__Task prompt__. Extract every line below that contains the word "This".
** Opening Extracted data block **
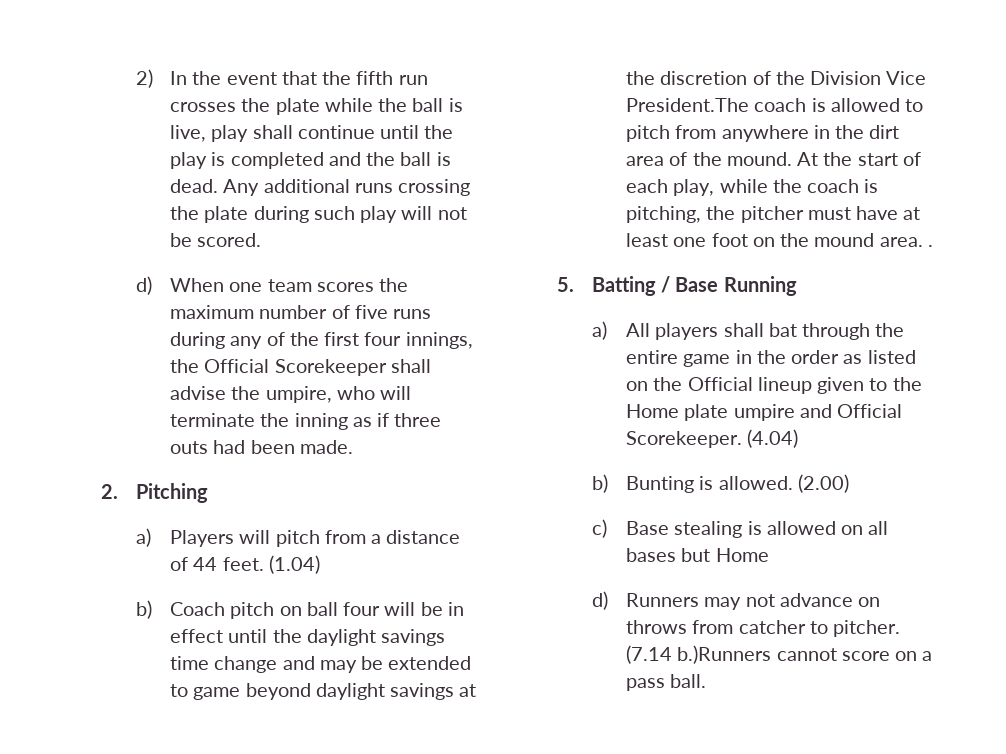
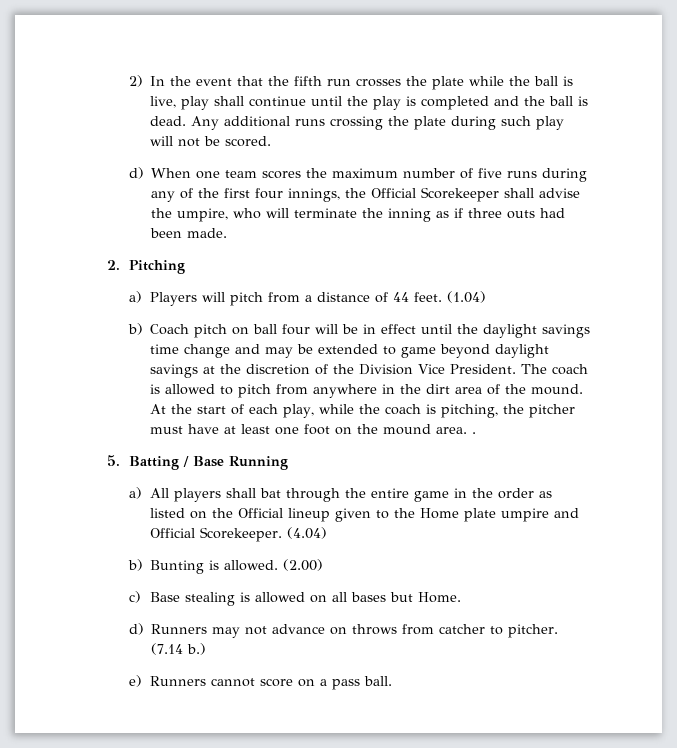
[626,98,750,112] President.The -> [449,364,547,374] President. The
[715,548,769,562] Home -> [417,592,461,603] Home.
[677,645,772,664] b.)Runners -> [186,643,206,655] [128,675,206,687] b.) // e) Runners

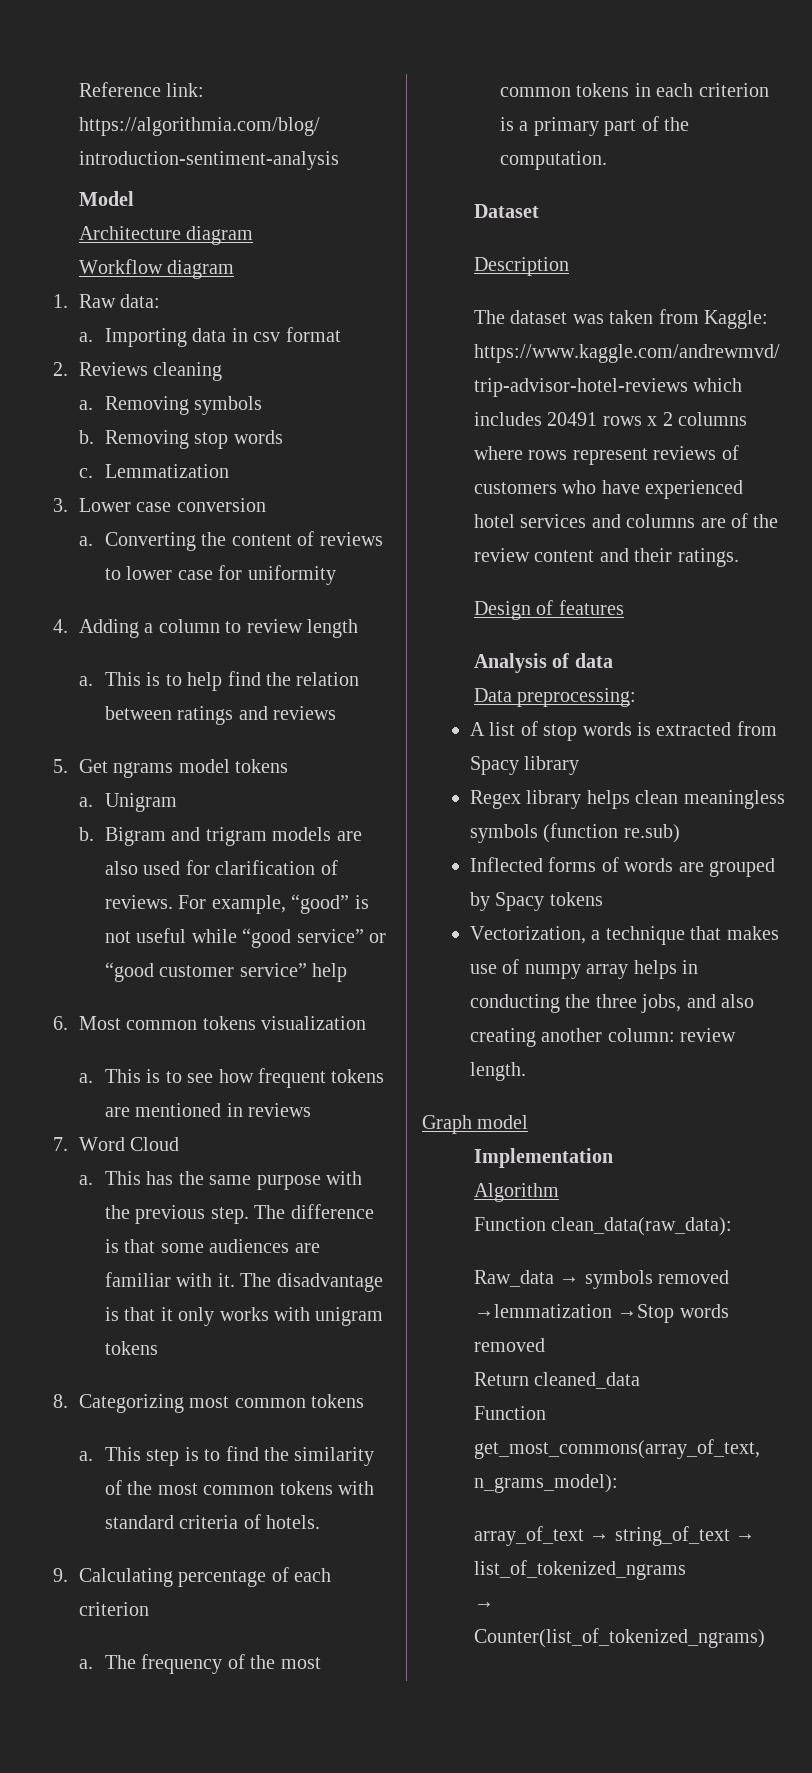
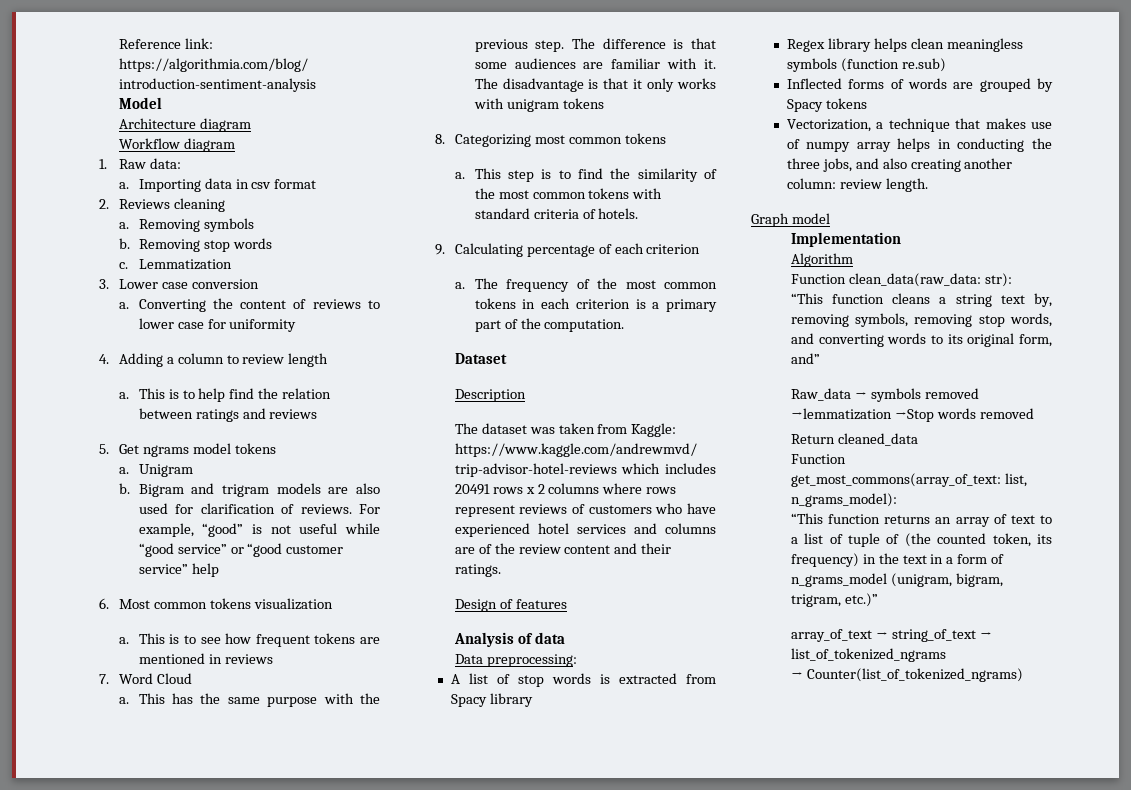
[551,1217,733,1236] clean_data(raw_data): -> [848,273,1012,287] [790,293,1052,307] [790,313,1052,327] [790,333,1052,347] [790,353,820,364] clean_data(raw_data: str): // “This function cleans a string text by, removing symbols, removing stop words, and converting words to its original form, and”
[473,1439,760,1459] get_most_commons(array_of_text, -> [790,473,1027,487] get_most_commons(array_of_text: list,
(618, 1483) none -> [790,513,1052,527] [790,533,1052,547] [790,553,1005,567] [790,573,1003,587] [790,593,878,607] // “This function returns an array of text to a list of tuple of (the counted token, its frequency) in the text in a form of n_grams_model (unigram, bigram, trigram, etc.)”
** Closing Extracted data block **
__Written solution__.
[551,1217,733,1236] clean_data(raw_data): -> [848,273,1012,287] [790,293,1052,307] [790,313,1052,327] [790,333,1052,347] [790,353,820,364] clean_data(raw_data: str): // “This function cleans a string text by, removing symbols, removing stop words, and converting words to its original form, and”
(618, 1483) none -> [790,513,1052,527] [790,533,1052,547] [790,553,1005,567] [790,573,1003,587] [790,593,878,607] // “This function returns an array of text to a list of tuple of (the counted token, its frequency) in the text in a form of n_grams_model (unigram, bigram, trigram, etc.)”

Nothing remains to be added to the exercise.